[TEXT SECTION — start]

Re: [REGRESSION] slab: replace cpu (partial) slabs with sheaves

From: Vlastimil Babka (SUSE)

Date: Fri Mar 27 2026 - 07:24:44 EST


On 3/27/26 11:00, Harry Yoo (Oracle) wrote:
> On Fri, Mar 27, 2026 at 08:58:36AM +0000, Ryan Roberts wrote:
>> >>>>> On 3/26/26 13:43, Aishwarya Rambhadran wrote:
>> >>> Right so there should be just the overhead of the extra is_vmalloc_addr()
>> >>> test. Possibly also the call of kfree_rcu_sheaf() if it's not inlined.
>> >>> I'd say it's something we can just accept? It seems this is a unit test
>> >>> being used as a microbenchmark, so it can be very sensitive even to such
>> >>> details, but it should be negligible in practice.
>> >>
>> >> The perf/syscall cases might be a bit more concerning though? (those tests are
>> >> from "perf bench syscall fork|execve"). Yes they are microbenchmarks, but a 7%
>> >> increased cost for fork seems like something we'd want to avoid if we can.
>> >
>> > Sure, I tried to explain those in my first reply. Harry then linked to how
>> > that explanation can be verified. Hopefully it's really the same reason.

[TEXT SECTION — finish]

#### REQUEST
Could you transcribe the slab regression reply word for word, starting at "Re: [REGRESSION] slab: replace" and ending at "it's not inlined."?

[DATA — start]

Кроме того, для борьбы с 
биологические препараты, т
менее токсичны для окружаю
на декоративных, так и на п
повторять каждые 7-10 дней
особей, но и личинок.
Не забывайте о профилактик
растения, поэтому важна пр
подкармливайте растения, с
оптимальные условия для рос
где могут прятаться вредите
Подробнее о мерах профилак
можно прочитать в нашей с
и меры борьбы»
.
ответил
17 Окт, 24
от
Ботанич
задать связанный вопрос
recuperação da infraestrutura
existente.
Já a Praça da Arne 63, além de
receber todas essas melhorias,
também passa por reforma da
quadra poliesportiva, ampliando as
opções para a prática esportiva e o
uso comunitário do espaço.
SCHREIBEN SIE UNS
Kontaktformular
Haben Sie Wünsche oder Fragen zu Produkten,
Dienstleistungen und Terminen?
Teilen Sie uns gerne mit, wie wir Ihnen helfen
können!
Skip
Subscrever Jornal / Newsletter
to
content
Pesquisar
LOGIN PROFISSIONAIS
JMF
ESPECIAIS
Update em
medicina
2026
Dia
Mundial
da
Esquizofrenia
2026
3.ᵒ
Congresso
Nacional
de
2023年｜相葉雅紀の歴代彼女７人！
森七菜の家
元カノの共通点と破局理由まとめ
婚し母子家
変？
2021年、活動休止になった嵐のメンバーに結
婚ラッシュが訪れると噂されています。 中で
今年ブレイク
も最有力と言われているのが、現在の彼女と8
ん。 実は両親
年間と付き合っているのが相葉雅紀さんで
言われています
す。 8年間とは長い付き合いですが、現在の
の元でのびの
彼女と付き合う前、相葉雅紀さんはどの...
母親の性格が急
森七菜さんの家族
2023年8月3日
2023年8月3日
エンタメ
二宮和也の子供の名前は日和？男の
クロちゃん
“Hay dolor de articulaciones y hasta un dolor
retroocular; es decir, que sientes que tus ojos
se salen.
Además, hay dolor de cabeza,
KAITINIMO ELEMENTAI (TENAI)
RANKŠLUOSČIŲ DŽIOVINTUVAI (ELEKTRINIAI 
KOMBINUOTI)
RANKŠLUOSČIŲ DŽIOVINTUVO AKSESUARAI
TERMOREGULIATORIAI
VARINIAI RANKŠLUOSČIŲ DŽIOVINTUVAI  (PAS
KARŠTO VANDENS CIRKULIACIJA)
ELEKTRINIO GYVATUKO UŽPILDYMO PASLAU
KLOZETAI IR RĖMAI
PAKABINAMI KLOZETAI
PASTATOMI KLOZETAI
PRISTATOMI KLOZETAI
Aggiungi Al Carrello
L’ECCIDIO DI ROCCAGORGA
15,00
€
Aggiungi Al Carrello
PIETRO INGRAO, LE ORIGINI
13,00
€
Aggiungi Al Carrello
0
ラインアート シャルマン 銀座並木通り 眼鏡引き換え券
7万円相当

[DATA — finish]

#### YOUR SOLUTION
Re: [REGRESSION] slab: replace cpu (partial) slabs with sheaves

From: Vlastimil Babka (SUSE)

Date: Fri Mar 27 2026 - 07:24:44 EST


On 3/27/26 11:00, Harry Yoo (Oracle) wrote:
> On Fri, Mar 27, 2026 at 08:58:36AM +0000, Ryan Roberts wrote:
>> >>>>> On 3/26/26 13:43, Aishwarya Rambhadran wrote:
>> >>> Right so there should be just the overhead of the extra is_vmalloc_addr()
>> >>> test. Possibly also the call of kfree_rcu_sheaf() if it's not inlined.